(Data provided Opens)

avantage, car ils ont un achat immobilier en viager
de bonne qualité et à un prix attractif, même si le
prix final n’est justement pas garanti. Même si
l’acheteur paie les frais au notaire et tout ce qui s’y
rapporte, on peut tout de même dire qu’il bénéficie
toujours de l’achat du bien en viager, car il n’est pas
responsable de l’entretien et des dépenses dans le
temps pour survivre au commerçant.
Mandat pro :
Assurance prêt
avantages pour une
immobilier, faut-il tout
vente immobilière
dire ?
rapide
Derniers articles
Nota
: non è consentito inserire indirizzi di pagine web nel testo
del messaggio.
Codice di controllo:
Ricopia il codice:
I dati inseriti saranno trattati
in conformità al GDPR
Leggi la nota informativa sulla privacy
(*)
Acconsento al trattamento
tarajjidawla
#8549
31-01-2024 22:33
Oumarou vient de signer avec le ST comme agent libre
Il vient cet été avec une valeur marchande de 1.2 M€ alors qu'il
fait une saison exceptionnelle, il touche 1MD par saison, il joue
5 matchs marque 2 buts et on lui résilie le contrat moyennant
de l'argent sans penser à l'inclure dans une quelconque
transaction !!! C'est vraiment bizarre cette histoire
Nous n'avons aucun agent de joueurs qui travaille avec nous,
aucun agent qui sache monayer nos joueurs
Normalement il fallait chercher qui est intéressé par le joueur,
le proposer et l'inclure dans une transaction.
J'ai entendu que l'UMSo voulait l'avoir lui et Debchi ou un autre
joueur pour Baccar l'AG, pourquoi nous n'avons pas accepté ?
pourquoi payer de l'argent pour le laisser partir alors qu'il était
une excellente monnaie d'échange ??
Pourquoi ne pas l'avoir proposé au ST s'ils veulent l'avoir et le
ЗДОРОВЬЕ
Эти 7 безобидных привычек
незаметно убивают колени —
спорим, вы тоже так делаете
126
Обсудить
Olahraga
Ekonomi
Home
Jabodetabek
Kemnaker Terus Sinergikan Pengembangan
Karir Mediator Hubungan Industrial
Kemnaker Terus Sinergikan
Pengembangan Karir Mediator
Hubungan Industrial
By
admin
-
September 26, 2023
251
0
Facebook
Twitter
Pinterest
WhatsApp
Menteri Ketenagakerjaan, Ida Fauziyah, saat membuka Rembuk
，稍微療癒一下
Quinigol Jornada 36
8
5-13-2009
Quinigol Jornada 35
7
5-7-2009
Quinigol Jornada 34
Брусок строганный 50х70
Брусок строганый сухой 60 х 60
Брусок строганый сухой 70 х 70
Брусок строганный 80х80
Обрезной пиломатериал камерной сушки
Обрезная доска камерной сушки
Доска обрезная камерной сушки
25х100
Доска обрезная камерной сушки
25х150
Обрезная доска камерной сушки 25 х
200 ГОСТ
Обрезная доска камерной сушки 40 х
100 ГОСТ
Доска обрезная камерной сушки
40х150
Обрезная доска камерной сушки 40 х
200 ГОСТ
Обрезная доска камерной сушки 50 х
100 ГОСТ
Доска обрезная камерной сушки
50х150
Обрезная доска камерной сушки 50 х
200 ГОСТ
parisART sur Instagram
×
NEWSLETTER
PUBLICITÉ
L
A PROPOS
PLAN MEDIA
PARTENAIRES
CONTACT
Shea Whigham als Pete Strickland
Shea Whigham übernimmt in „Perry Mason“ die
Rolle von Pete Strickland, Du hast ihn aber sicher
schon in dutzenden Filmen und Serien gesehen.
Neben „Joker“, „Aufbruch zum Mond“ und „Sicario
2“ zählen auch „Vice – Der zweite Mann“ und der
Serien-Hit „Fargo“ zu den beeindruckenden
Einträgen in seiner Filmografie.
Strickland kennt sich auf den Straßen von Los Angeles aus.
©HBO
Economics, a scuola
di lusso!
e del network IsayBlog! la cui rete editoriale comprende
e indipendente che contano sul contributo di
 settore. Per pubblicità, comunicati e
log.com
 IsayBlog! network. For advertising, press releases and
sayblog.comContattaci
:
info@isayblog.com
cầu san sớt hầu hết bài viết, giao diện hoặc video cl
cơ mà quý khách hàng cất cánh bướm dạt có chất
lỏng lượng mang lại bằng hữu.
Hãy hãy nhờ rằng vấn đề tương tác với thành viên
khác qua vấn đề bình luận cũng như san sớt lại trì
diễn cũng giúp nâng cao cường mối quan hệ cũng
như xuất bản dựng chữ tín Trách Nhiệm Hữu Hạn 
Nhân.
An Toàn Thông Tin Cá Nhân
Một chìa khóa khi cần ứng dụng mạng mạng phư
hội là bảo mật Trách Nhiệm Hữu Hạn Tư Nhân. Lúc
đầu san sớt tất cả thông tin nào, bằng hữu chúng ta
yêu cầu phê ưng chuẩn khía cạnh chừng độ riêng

(Data provided Closes)

Can you copy the items word for word, from the first line up to and including the line with "31-01-2024 22:33"?

Finished exercise:
avantage, car ils ont un achat immobilier en viager
de bonne qualité et à un prix attractif, même si le
prix final n’est justement pas garanti. Même si
l’acheteur paie les frais au notaire et tout ce qui s’y
rapporte, on peut tout de même dire qu’il bénéficie
toujours de l’achat du bien en viager, car il n’est pas
responsable de l’entretien et des dépenses dans le
temps pour survivre au commerçant.
Mandat pro :
Assurance prêt
avantages pour une
immobilier, faut-il tout
vente immobilière
dire ?
rapide
Derniers articles
Nota
: non è consentito inserire indirizzi di pagine web nel testo
del messaggio.
Codice di controllo:
Ricopia il codice:
I dati inseriti saranno trattati
in conformità al GDPR
Leggi la nota informativa sulla privacy
(*)
Acconsento al trattamento
tarajjidawla
#8549
31-01-2024 22:33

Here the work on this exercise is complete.